The estate tax is a federal tax on the transfer of a person’s property following that person’s death. It is different from an inheritance tax, which is a similar tax imposed on the state level, and a gift tax, which applies to transfers of property during a person’s life.
The estate tax takes into account a person’s “gross estate,” consisting of the fair market value of everything they owned (cash, securities, real estate, insurance, trusts, annuities, business interests and other assets) at the time of their death. Certain deductions (including mortgages and other debts, estate administration expenses, and property that passes to surviving spouses and qualified charities) are allowed in arriving at your “taxable estate.”
For a person dying in 2015, an estate tax is collected if the estate’s combined gross assets and prior taxable gifts exceed $5,430,000. Thus, the estate tax does not apply to most relatively simple estates.
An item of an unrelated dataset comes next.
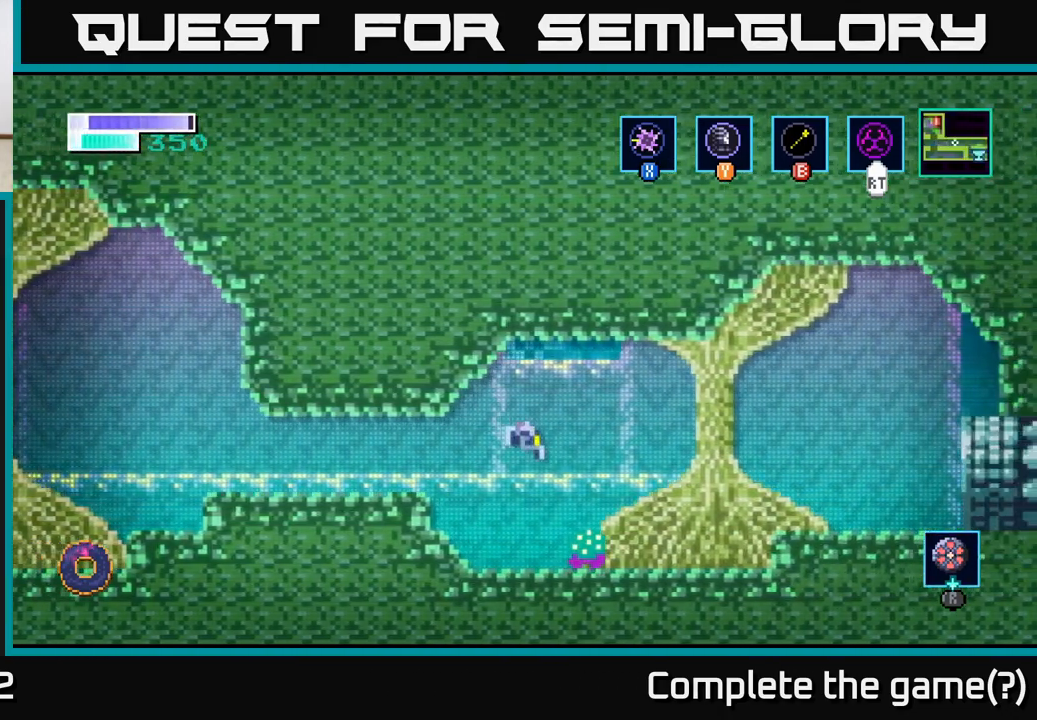
{"buttons": [], "left_stick": "right", "right_stick": "center", "events": [[50, "left_stick", "down-right"], [133, "A", "up"], [133, "X", "down"], [250, "left_stick", "right"], [267, "X", "up"]]}
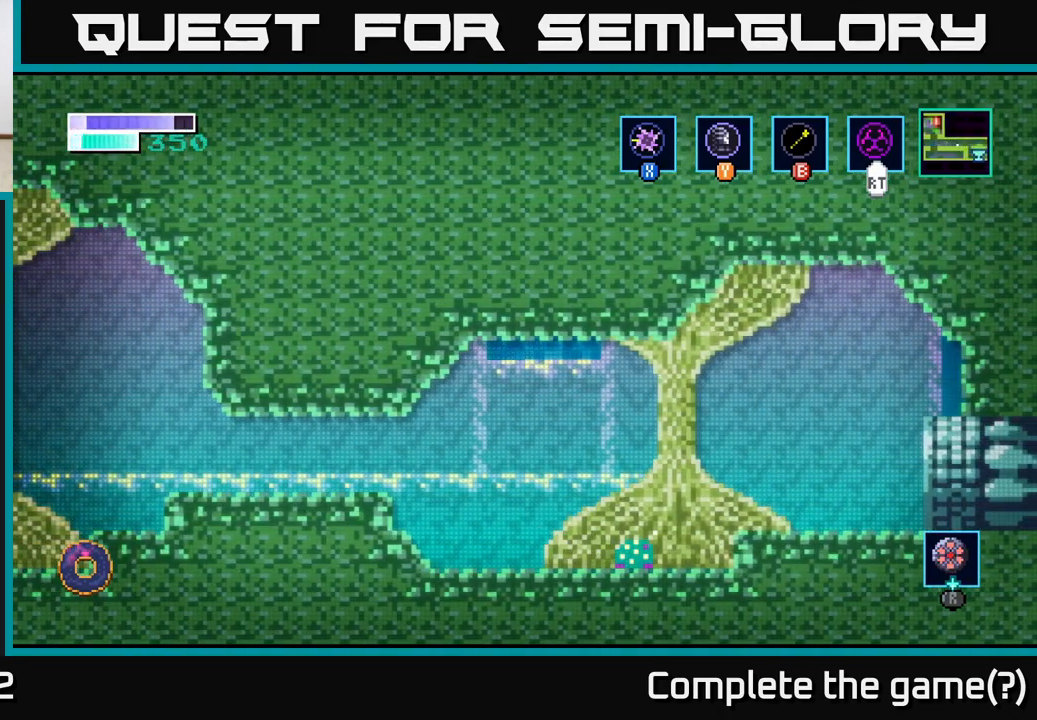
{"buttons": ["A"], "left_stick": "right", "right_stick": "center", "events": [[167, "A", "down"]]}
The first scene of Death Tax takes place in 2010. At that time, a law was in place to repeal the estate tax for the year and reinstate it in 2011 at a new exemption level of $1 million with a maximum tax rate of 55%. This means that if a person with an estate worth more than $1 million died in 2010, their entire estate would have been exempt from federal taxes, but if that same person died in 2011 or later, their estate would have been taxed at a rate of up to 55%. However, on December 17, 2010, Congress passed the Tax Relief, Unemployment Insurance Reauthorization, and Job Creation Act of 2010 to reinstate the estate tax in 2010 with an exemption level at $5 million and a maximum tax rate of 35%.